Multi-level Taxonomy Facets in Azure Search
Azure Search schemas do not explicitly support multi-level taxonomy categories, but such a feature can be approximated by manipulating content prior to indexing and then applying some special handling to the results.
Like my previous post, this post will use sample data from AdventureWorks.
AdventureWorks has a simple two-level taxonomy with a parent-child relationship. For fixed-length taxonomy depths like this, a simple SQL join query can be used to group the taxonomy:
SELECT
parent.Name Parent, category.Name Category, category.ProductCategoryId
FROM
SalesLT.ProductCategory category
LEFT JOIN
SalesLT.ProductCategory parent
ON category.ParentProductCategoryId=parent.ProductCategoryId
Next, define a Collection(Edm.String) field in the Azure Search schema that is searchable, filterable, facetable, and retrievable.

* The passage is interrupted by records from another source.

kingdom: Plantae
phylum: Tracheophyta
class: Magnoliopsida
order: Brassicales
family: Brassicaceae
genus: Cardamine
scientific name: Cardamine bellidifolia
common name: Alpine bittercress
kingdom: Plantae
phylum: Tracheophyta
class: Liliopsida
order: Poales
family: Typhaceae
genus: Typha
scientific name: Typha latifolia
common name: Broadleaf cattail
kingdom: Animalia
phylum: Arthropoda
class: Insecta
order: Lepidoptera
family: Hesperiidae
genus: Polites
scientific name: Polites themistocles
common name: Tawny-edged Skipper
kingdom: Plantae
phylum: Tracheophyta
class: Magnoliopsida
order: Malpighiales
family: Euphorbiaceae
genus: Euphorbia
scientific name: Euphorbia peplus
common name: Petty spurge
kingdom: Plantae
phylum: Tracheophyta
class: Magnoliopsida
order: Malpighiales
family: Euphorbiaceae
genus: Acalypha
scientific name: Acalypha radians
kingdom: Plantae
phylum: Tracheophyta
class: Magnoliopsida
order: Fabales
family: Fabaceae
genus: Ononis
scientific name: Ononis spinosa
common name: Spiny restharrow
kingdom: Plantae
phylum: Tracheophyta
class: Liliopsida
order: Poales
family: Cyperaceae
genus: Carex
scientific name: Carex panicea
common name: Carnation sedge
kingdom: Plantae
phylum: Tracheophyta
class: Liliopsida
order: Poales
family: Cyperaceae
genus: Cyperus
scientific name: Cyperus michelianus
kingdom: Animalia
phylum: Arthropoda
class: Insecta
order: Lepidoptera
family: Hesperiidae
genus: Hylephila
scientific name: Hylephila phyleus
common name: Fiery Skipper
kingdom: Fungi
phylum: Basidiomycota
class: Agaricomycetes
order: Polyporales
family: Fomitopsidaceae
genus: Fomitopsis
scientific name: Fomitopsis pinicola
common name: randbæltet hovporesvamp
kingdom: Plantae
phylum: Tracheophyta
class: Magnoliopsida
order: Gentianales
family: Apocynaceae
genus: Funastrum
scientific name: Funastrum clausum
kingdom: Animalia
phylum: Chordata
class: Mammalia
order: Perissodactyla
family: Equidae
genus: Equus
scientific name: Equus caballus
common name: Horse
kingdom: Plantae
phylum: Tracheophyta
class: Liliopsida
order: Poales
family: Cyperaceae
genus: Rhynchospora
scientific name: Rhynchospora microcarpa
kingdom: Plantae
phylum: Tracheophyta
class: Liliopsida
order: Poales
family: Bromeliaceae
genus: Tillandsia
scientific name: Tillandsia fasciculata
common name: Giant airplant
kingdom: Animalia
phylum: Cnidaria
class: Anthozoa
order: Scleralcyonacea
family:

Now, when indexing content that refers to a specific taxonomy category, submit the taxonomy as an array containing text from each level of the taxonomy. For example, for an entity with ProductCategoryId=5 (Mountain Bikes), submit the field as follows:
[ "Bikes", "Bikes|Mountain Bikes"]
Note the inclusion of the parent category in the child category value. Each subcategory should embed its entire path relative to the root element. The pipe character separator is arbitrary, but it must be consistent and should not appear in the source text. The separator character will be used on the frontend to reconstruct the taxonomy tree from facet results.
Now when issuing queries, include the following facet specification (where taxonomy is your facetable taxonomy field):
facet=taxonomy,count:50,sort:value
Note that the count value must be high enough to return all possible taxonomy values. The AdventureWorks data contains 41 distinct taxonomy values.
On the frontend, reconstruct the taxonomy tree by splitting each facet value on the pipe character.
var sum = 0
, categories = {children:{},length:0}
, results = getSearchResults();
separator = separator || '|';
field = field || 'taxonomy';
results['@search.facets'][field].forEach(function(d) {
var node = categories;
var parts = d.value.split(separator);
sum += d.count;
parts.forEach(function(c, i) {
if (!_(node.children).has(c)) {
node.children[c] = {};
node.children[c].count = d.count;
node.children[c].children = {};
node.children[c].length = 0;
node.children[c].filter = parts.slice(0,i+1).join(separator);
node.length++;
}
node = node.children[c];
});
});
categories.count = sum;
The categories object can now be used to render a collapsible taxonomy tree with accurate counts:
Each link in the tree should apply the related filter. E.g.:
- taxonomy/any(x:x eq 'Accessories') returns all documents in the Accessories branch
- taxonomy/any(x:x eq 'Accessories|Bike Racks') returns only the documents with a subcategory of Bike Racks under the Accessories branch.
This technique will scale to cover more complex scenarios like deeper taxonomy trees and duplicated subcategories that occur under different parent categories (e.g. Bike Components|Forks; and Camping Equipment|Forks).
Note that query speed is affected by the number of facets returned. To support very large taxonomy sets, consider adding a facetable Edm.String field to hold the top-level taxonomy value for each document. Then apply the same technique above, but only perform the collection-facet query (filtered on the root taxonomy field) when the user expands a top-level node. Or, if 100% recall is not required, simply reduce the facet count to a reasonable number, and ensure the facet entries are sorted by count.